December 10, 2013
Bethany J. Royer
PIQUA — After facing a series of cut-backs over the last few years, limiting the ability to do detailed follow-ups on property and property-maintenance complaints and looking for a way to remedy the situation, Piqua’s health department turned to outsourcing.
“They have the experience and staffing to do that,” explained Gary Huff, city manager, of National Inspection Corporation (NIC) based out of Dayton and now six-months into their work with the city of Piqua on maintenance and zoning issues.
According to Huff, outsourcing has proven to be a far more cost-efficient method than having to hire personnel and purchase necessary equipment.
“It’s proved to be, in my opinion, very successful,” said Huff with Amy Welker, director of health and sanitation, echoing similar sentiments while explaining the number of inspectors at NIC’s disposal has alleviated a backlog and lack of attention to citizen complaints on issues such as broken windows or roof repair.

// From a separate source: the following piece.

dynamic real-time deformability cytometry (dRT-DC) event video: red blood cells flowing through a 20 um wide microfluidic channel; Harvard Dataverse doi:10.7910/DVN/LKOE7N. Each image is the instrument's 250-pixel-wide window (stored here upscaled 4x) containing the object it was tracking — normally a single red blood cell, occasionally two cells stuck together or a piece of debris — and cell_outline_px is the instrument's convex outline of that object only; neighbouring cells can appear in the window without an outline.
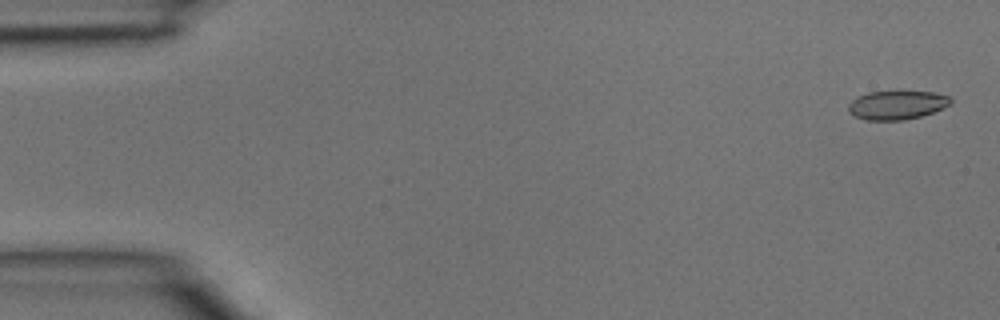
{"species": "common noctule bat (a hibernating species)", "species_latin": "Nyctalus noctula", "temperature_condition": "room temperature", "stored_images_in_passage": 4, "camera_frame_rate_fps": 3000, "um_per_image_px": 0.085, "animal": {"sex": "male", "body_mass_g": 15.6}, "frame": {"image": 1, "passage_image": 1, "time_ms": 0.0, "image_size_px": [1000, 320], "cell_outline_px": [[952, 100], [948, 104], [932, 112], [920, 116], [904, 120], [864, 120], [848, 112], [848, 104], [856, 96], [868, 92], [932, 92], [948, 96]], "centroid_in_image_um": [76.16, 8.93], "position_along_channel_um": 8.8, "area_um2": 16.88}}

“Anything that has to do with the structure itself,” said Welker with NIC also addressing parking or signage issues, while tall grass and trash are still being tackled in-house.

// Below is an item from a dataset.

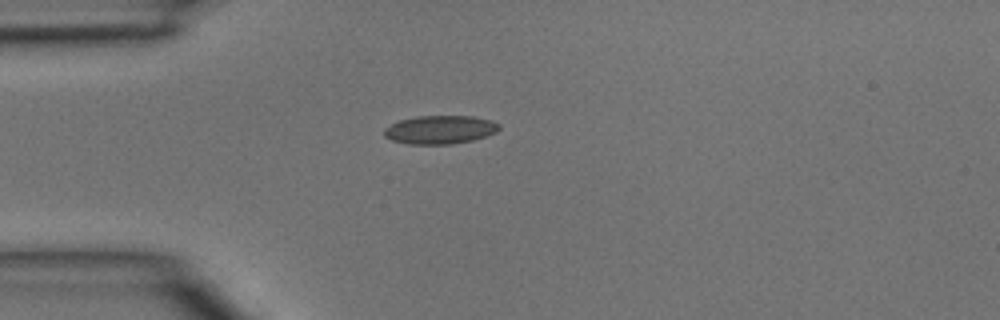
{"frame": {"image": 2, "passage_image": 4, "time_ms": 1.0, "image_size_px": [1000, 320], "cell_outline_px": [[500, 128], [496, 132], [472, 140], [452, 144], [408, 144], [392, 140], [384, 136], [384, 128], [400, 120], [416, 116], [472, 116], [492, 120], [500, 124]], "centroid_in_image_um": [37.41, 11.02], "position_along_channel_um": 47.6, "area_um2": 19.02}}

Another plus to utilizing NIC, according to Huff and Welker, personal contact with all involved parties to mediate a resolution.
“Sometimes you have to have a delicate hand, getting a resolution everyone is happy with,” said Welker, using an example of a tenant calling with property concerns that a landlord may not be addressing. NIC will intervene and, “take a look at the issue, determine if there is a code violation, and if there is —they’ll work with the landlord, for a reasonable amount of time, to get it corrected.”
Out of 87 cases, NIC has been able to resolve 59 to date with the remainder still a work in progress.
Will NIC stay on at the end of the six month trial period?
Yes, according to Huff, with an expansion to junk vehicles, an area typically handled by the local police department.
“It provides us an ability to not have to put a police officer out on minor issues,” said Huff of a department likewise faced with limited resources, time and staff.